R.I. slashes restrictions on illegal immigrants

October 08, 2011|By Maria Sacchetti, Globe Staff

PROVIDENCE - As Alabama and Arizona embrace harsh new immigration laws, the state of Rhode Island is going the other way.

US asks court to stop Ala. law. A2.

Governor Lincoln D. Chafee, who took office in January, has dismantled Rhode Island’s vigorous campaign against illegal immigration in recent months, ditching the E-verify system for checking workers’ status, revoking the State Police’s authority to enforce federal immigration laws, and leading a campaign that last week granted in-state tuition to unauthorized immigrants. He is even considering driver’s licenses for immigrants living here illegally.

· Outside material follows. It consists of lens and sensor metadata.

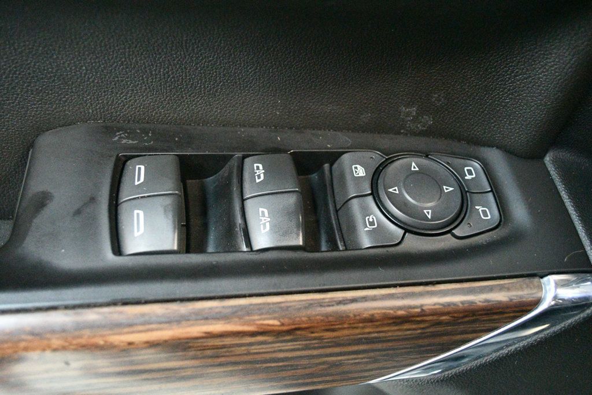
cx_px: 296
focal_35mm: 36
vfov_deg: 36.8
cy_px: 198
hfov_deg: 53.1
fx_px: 592
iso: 12800
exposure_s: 1/60
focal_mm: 24
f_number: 4
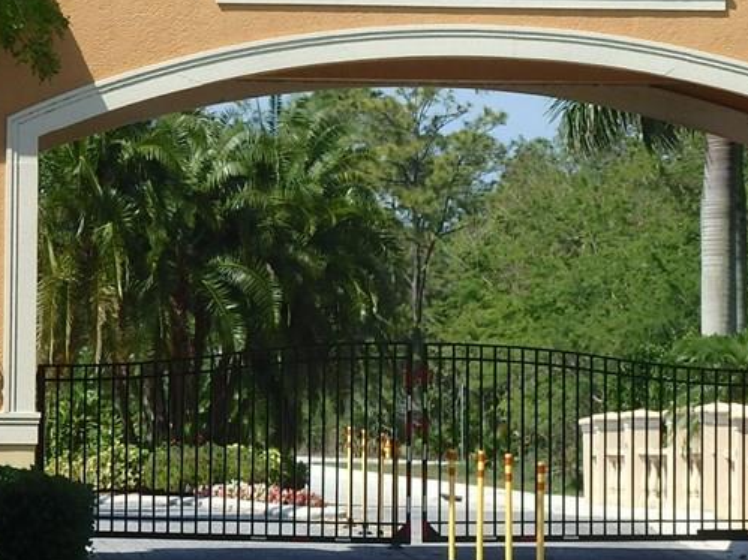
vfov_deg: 6.2
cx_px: 435
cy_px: 160
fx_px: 5142
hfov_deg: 8.3
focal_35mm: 238
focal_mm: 20.9
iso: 125
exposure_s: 1/640
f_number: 5.2
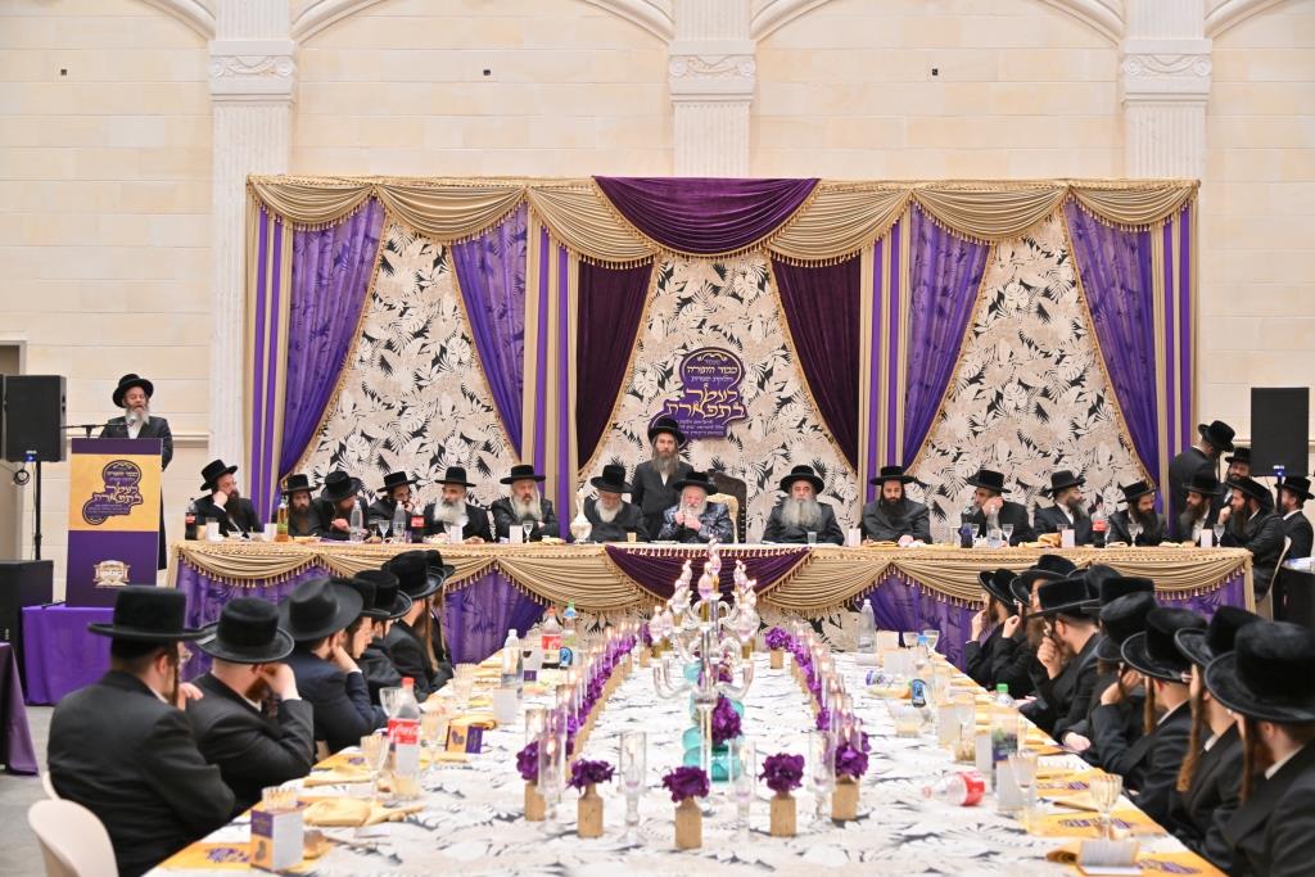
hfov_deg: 42.7
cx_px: 658
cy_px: 438
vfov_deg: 29.3
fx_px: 1680
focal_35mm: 46
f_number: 4
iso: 800
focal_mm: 46
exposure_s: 1/250
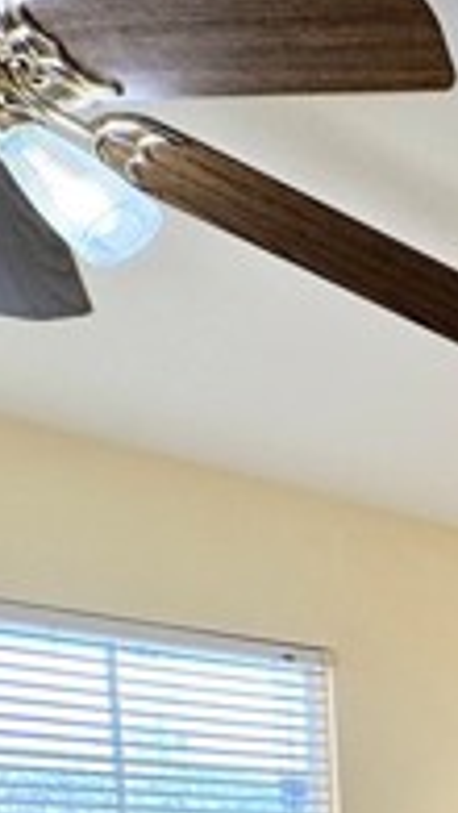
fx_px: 1077
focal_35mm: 50
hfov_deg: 13.6
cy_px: 971
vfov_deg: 33.7
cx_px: 1195
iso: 40
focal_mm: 2.22
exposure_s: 1/120
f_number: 2.2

The stunning turnaround reflects the fickle nature of immigration politics in a state that still remains deeply divided over the issue, with critics vowing to fight Chafee’s actions. But it is also a lesson in the growing power of the Latino vote, and how an unlikely alliance between immigrants and Chafee, a risk-taking blueblood politician, tipped the scales and propelled Rhode Island in a new direction.

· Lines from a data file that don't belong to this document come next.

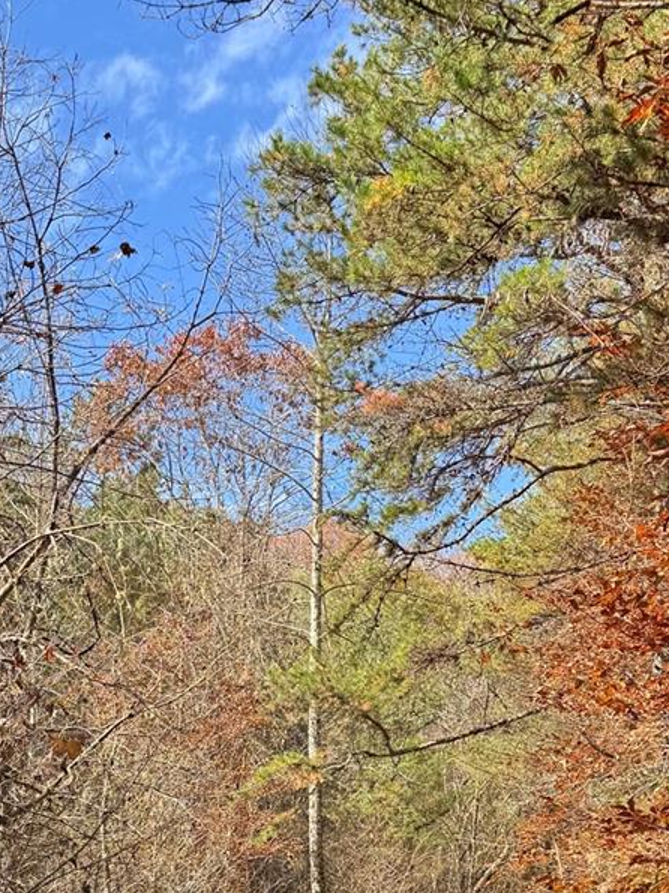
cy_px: 885
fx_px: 1598
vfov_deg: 29.2
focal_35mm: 62
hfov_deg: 23.6
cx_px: 260
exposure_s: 1/1215
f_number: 1.78
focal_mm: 6.76
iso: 80
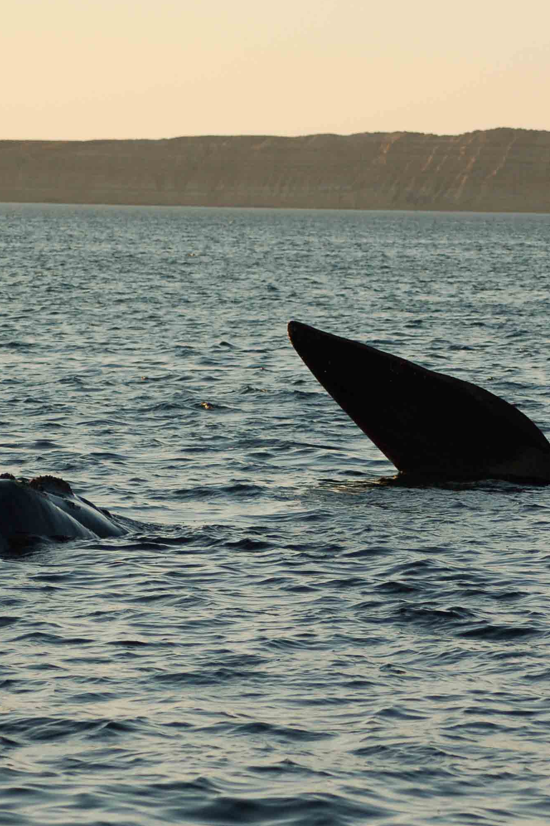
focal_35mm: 238
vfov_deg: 8.7
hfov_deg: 5.8
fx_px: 5449
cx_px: 347
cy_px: 412
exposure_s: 1/500
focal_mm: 105
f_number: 5.6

“The big thing was that it wasn’t working,’’ Chafee said in an interview yesterday, describing his predecessor’s efforts to curb illegal immigration. “The idea was that it would help us with our economy. It didn’t accomplish that.’’

One of his first acts in office was to rescind a 2008 order by the previous governor, Governor Donald Carcieri, that sought to reduce the estimated 20,000 to 40,000 illegal immigrants in Rhode Island and lessen what he called a burden on state resources. The order required state agencies and contractors to use E-verify, a federal service that verifies a person’s eligibility to work, and deputized several State Police troopers to help enforce immigration law, among other provisions.

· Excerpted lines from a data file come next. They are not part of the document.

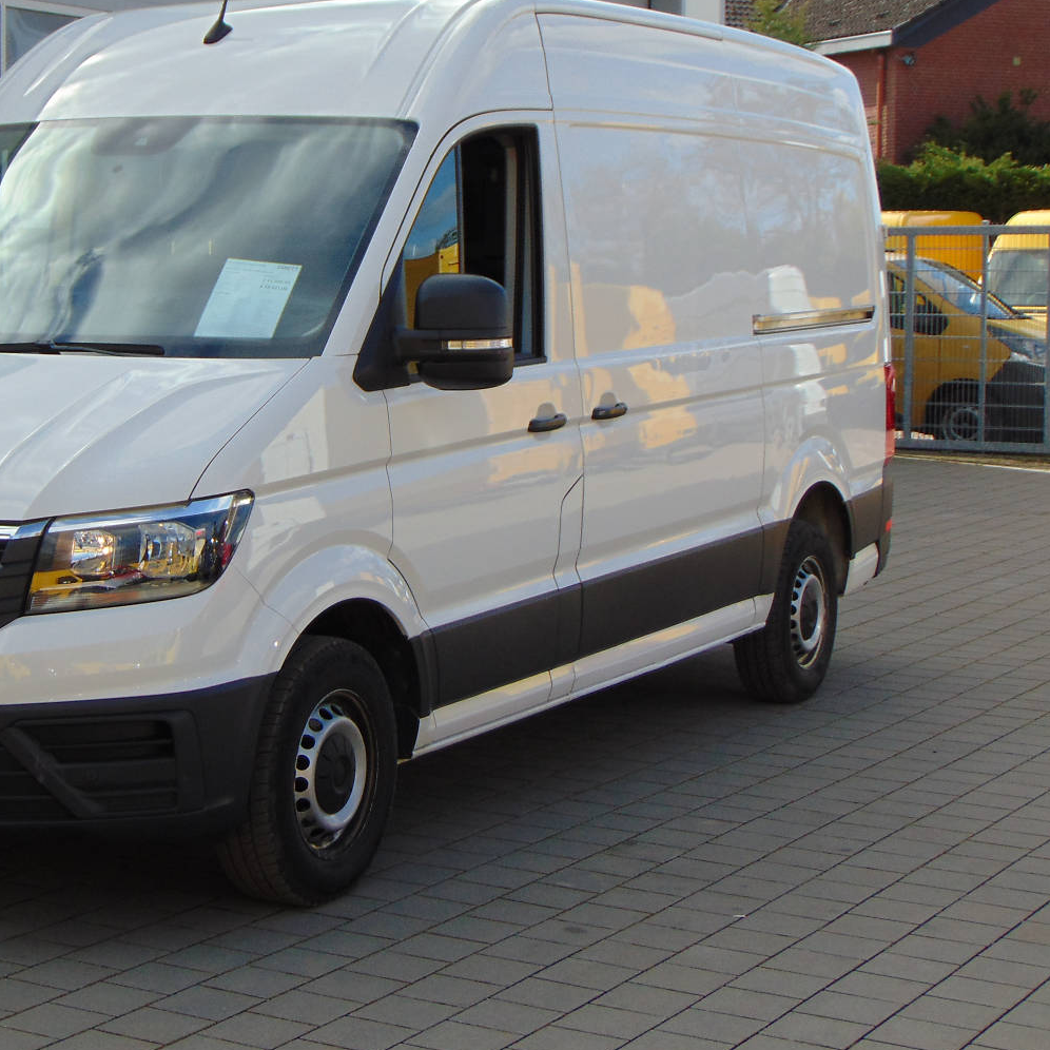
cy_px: 458
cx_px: 259
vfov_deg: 24.3
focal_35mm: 71
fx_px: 2437
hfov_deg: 24.1
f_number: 9
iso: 80
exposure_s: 1/200
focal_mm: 9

Chafee said that instead of boosting the economy, the policies alienated the state’s Latino population, which has grown more than 40 percent in the past decade and includes significant numbers of immigrants. He said the state was unfairly blaming immigrants for the bleak economy.

The son of a governor and the descendant of one of Rhode Island’s founding families, Chafee would appear to have little in common with illegal immigrants flowing in mostly from Latin America, except for a $50 fine he got in 1977 for illegally working as a blacksmith in Canada.

But immigrants said Chafee listened to their concerns during his campaign last year, when the former Republican US senator, who ran as an independent, said he would rescind Carcieri’s order and fight for a path to citizenship for those here illegally.